Continuo a scrivere alcuni post (con materiale preso dal web) dedicati ad argomenti di medicina che mi coinvolgono personalmente in seguito all’interesse che suscitano in me.

Scoliosis (/ˌsklɪˈsɪs/;[1] from Ancient Greek: σκολίωσις skoliosis “bending”[2]) is a common medical condition in which a person’s spinal axis has a three-dimensional deviation.[3] Although it is a complex three-dimensional condition, on an X-ray, viewed from the rear, the spine of an individual with scoliosis can resemble an “S” or a “C”, rather than a straight line.[4]
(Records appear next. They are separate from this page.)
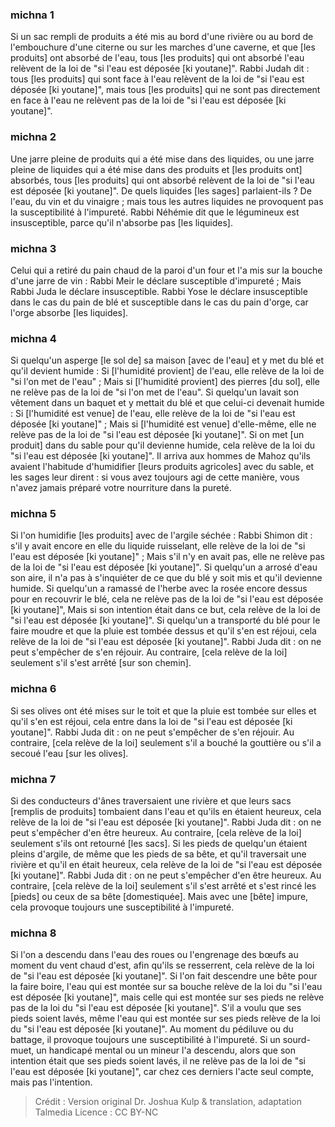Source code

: 
### michna 1
Si un sac rempli de produits a été mis au bord d'une rivière ou au bord de l'embouchure d'une citerne ou sur les marches d'une caverne, et que [les produits] ont absorbé de l'eau, tous [les produits] qui ont absorbé l'eau relèvent de la loi de "si l'eau est déposée [ki youtane]". Rabbi Judah dit : tous [les produits] qui sont face à l'eau relèvent de la loi de "si l'eau est déposée [ki youtane]", mais tous [les produits] qui ne sont pas directement en face à l'eau ne relèvent pas de la loi de "si l'eau est déposée [ki youtane]".

### michna 2
Une jarre pleine de produits qui a été mise dans des liquides, ou une jarre pleine de liquides qui a été mise dans des produits et [les produits ont] absorbés, tous [les produits] qui ont absorbé relèvent de la loi de "si l'eau est déposée [ki youtane]". De quels liquides [les sages] parlaient-ils ? De l'eau, du vin et du vinaigre ; mais tous les autres liquides ne provoquent pas la susceptibilité à l'impureté. Rabbi Néhémie dit que le légumineux est insusceptible, parce qu'il n'absorbe pas [les liquides].

### michna 3
Celui qui a retiré du pain chaud de la paroi d'un four et l'a mis sur la bouche d'une jarre de vin : Rabbi Meir le déclare susceptible d'impureté ; Mais Rabbi Juda le déclare insusceptible. Rabbi Yose le déclare insusceptible dans le cas du pain de blé et susceptible dans le cas du pain d'orge, car l'orge absorbe [les liquides].

### michna 4
Si quelqu'un asperge [le sol de] sa maison [avec de l'eau] et y met du blé et qu'il devient humide : Si [l'humidité provient] de l'eau, elle relève de la loi de "si l'on met de l'eau" ; Mais si [l'humidité provient] des pierres [du sol], elle ne relève pas de la loi de "si l'on met de l'eau". Si quelqu'un lavait son vêtement dans un baquet et y mettait du blé et que celui-ci devenait humide : Si [l'humidité est venue] de l'eau, elle relève de la loi de "si l'eau est déposée [ki youtane]" ; Mais si [l'humidité est venue] d'elle-même, elle ne relève pas de la loi de "si l'eau est déposée [ki youtane]". Si on met [un produit] dans du sable pour qu'il devienne humide, cela relève de la loi du "si l'eau est déposée [ki youtane]". Il arriva aux hommes de Mahoz qu'ils avaient l'habitude d'humidifier [leurs produits agricoles] avec du sable, et les sages leur dirent : si vous avez toujours agi de cette manière, vous n'avez jamais préparé votre nourriture dans la pureté.

### michna 5
Si l'on humidifie [les produits] avec de l'argile séchée : Rabbi Shimon dit : s'il y avait encore en elle du liquide ruisselant, elle relève de la loi de "si l'eau est déposée [ki youtane]" ; Mais s'il n'y en avait pas, elle ne relève pas de la loi de "si l'eau est déposée [ki youtane]". Si quelqu'un a arrosé d'eau son aire, il n'a pas à s'inquiéter de ce que du blé y soit mis et qu'il devienne humide. Si quelqu'un a ramassé de l'herbe avec la rosée encore dessus pour en recouvrir le blé, cela ne relève pas de la loi de "si l'eau est déposée [ki youtane]", Mais si son intention était dans ce but, cela relève de la loi de "si l'eau est déposée [ki youtane]". Si quelqu'un a transporté du blé pour le faire moudre et que la pluie est tombée dessus et qu'il s'en est réjoui, cela relève de la loi de "si l'eau est déposée [ki youtane]". Rabbi Juda dit : on ne peut s'empêcher de s'en réjouir. Au contraire, [cela relève de la loi] seulement s'il s'est arrêté [sur son chemin].

### michna 6
Si ses olives ont été mises sur le toit et que la pluie est tombée sur elles et qu'il s'en est réjoui, cela entre dans la loi de "si l'eau est déposée [ki youtane]". Rabbi Juda dit : on ne peut s'empêcher de s'en réjouir. Au contraire, [cela relève de la loi] seulement s'il a bouché la gouttière ou s'il a secoué l'eau [sur les olives].

### michna 7
Si des conducteurs d'ânes traversaient une rivière et que leurs sacs [remplis de produits] tombaient dans l'eau et qu'ils en étaient heureux, cela relève de la loi de "si l'eau est déposée [ki youtane]". Rabbi Juda dit : on ne peut s'empêcher d'en être heureux. Au contraire, [cela relève de la loi] seulement s'ils ont retourné [les sacs]. Si les pieds de quelqu'un étaient pleins d'argile, de même que les pieds de sa bête, et qu'il traversait une rivière et qu'il en était heureux, cela relève de la loi de "si l'eau est déposée [ki youtane]". Rabbi Juda dit : on ne peut s'empêcher d'en être heureux. Au contraire, [cela relève de la loi] seulement s'il s'est arrêté et s'est rincé les [pieds] ou ceux de sa bête [domestiquée]. Mais avec une [bête] impure, cela provoque toujours une susceptibilité à l'impureté.

### michna 8
Si l'on a descendu dans l'eau des roues ou l'engrenage des bœufs au moment du vent chaud d'est, afin qu'ils se resserrent, cela relève de la loi de "si l'eau est déposée [ki youtane]". Si l'on fait descendre une bête pour la faire boire, l'eau qui est montée sur sa bouche relève de la loi du "si l'eau est déposée [ki youtane]", mais celle qui est montée sur ses pieds ne relève pas de la loi du "si l'eau est déposée [ki youtane]". S'il a voulu que ses pieds soient lavés, même l'eau qui est montée sur ses pieds relève de la loi du "si l'eau est déposée [ki youtane]". Au moment du pédiluve ou du battage, il provoque toujours une susceptibilité à l'impureté. Si un sourd-muet, un handicapé mental ou un mineur l'a descendu, alors que son intention était que ses pieds soient lavés, il ne relève pas de la loi de "si l'eau est déposée [ki youtane]", car chez ces derniers l'acte seul compte, mais pas l'intention.

>Crédit : Version original Dr. Joshua Kulp & translation, adaptation Talmedia
>Licence : CC BY-NC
Scoliosis is typically classified as either congenital (caused by vertebral anomalies present at birth), idiopathic (cause unknown, sub-classified as infantile, juvenile, adolescent, or adult, according to when onset occurred), or secondary to a primary condition.[5]

Secondary scoliosis can be the result of a neuromuscular condition (e.g., spina bifida, cerebral palsy, spinal muscular atrophy, or physical trauma) or syndromes such as Chiari malformation.[5]

Recent longitudinal studies reveal that the most common form of the condition, late-onset idiopathic scoliosis, causes little physical impairment other than back pain and cosmetic concerns, even when untreated, with mortality rates similar to the general population.[6][7] Older beliefs that untreated idiopathic scoliosis necessarily progresses into severe (cardiopulmonary) disability by old age have been refuted by later studies.[8] The rarer forms of scoliosis pose risks of complications such as heart and lung problems. Scoliosis is a lifelong condition; management of the condition includes treatments such as bracing, physical therapy and surgery.